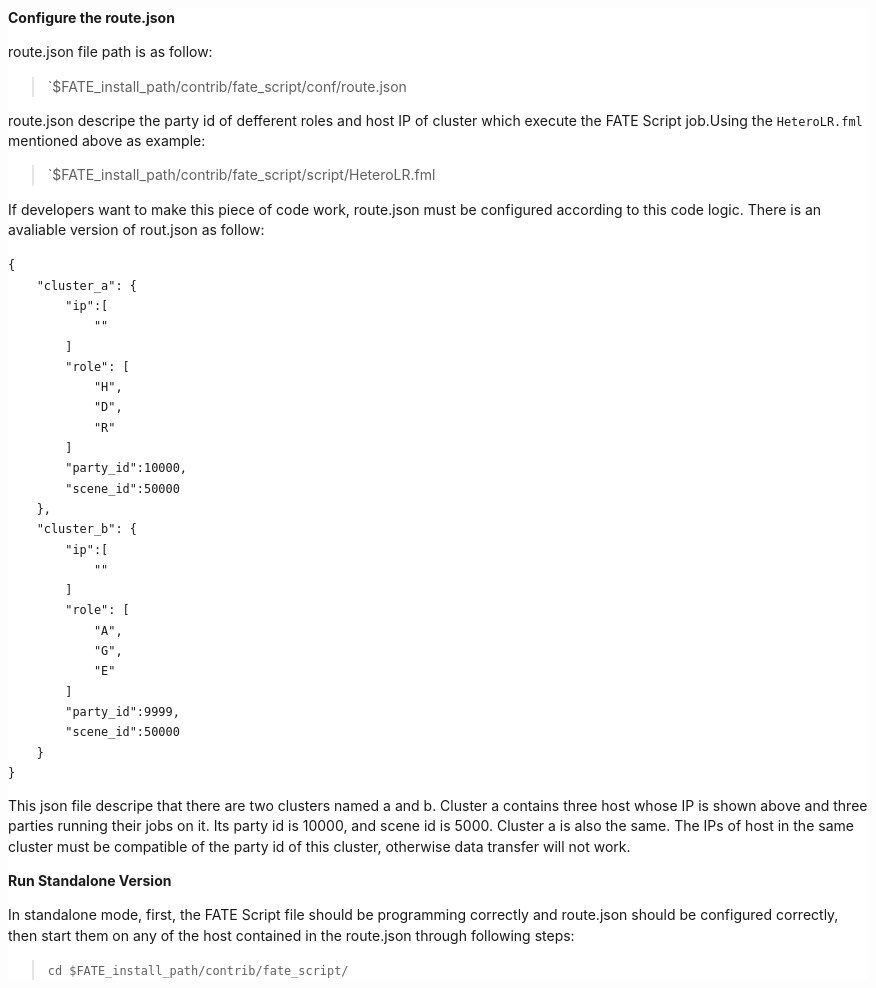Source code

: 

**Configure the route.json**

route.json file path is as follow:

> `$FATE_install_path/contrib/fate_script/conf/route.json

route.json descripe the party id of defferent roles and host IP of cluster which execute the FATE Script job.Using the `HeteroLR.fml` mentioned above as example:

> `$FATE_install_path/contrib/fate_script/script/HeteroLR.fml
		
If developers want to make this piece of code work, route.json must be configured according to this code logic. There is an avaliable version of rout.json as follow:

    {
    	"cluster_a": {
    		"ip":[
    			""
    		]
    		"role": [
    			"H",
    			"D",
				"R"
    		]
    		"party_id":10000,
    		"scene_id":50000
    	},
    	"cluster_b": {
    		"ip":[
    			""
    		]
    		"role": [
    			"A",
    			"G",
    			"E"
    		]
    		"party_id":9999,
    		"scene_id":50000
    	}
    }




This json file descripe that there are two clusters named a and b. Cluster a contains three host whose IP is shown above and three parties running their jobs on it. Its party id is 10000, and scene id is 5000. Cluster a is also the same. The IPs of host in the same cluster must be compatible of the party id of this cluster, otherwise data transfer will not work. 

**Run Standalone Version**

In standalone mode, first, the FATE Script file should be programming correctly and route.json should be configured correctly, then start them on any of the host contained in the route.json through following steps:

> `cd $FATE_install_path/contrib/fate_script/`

# # # # # # #

| Exercise requirements |
Your answer must be an exact copy of the listing, minus its pictures.

| Response area |
Source code

: 

**Configure the route.json**

route.json file path is as follow:

> `$FATE_install_path/contrib/fate_script/conf/route.json

route.json descripe the party id of defferent roles and host IP of cluster which execute the FATE Script job.Using the `HeteroLR.fml` mentioned above as example:

> `$FATE_install_path/contrib/fate_script/script/HeteroLR.fml
		
If developers want to make this piece of code work, route.json must be configured according to this code logic. There is an avaliable version of rout.json as follow:

    {
    	"cluster_a": {
    		"ip":[
    			""
    		]
    		"role": [
    			"H",
    			"D",
				"R"
    		]
    		"party_id":10000,
    		"scene_id":50000
    	},
    	"cluster_b": {
    		"ip":[
    			""
    		]
    		"role": [
    			"A",
    			"G",
    			"E"
    		]
    		"party_id":9999,
    		"scene_id":50000
    	}
    }




This json file descripe that there are two clusters named a and b. Cluster a contains three host whose IP is shown above and three parties running their jobs on it. Its party id is 10000, and scene id is 5000. Cluster a is also the same. The IPs of host in the same cluster must be compatible of the party id of this cluster, otherwise data transfer will not work. 

**Run Standalone Version**

In standalone mode, first, the FATE Script file should be programming correctly and route.json should be configured correctly, then start them on any of the host contained in the route.json through following steps:

> `cd $FATE_install_path/contrib/fate_script/`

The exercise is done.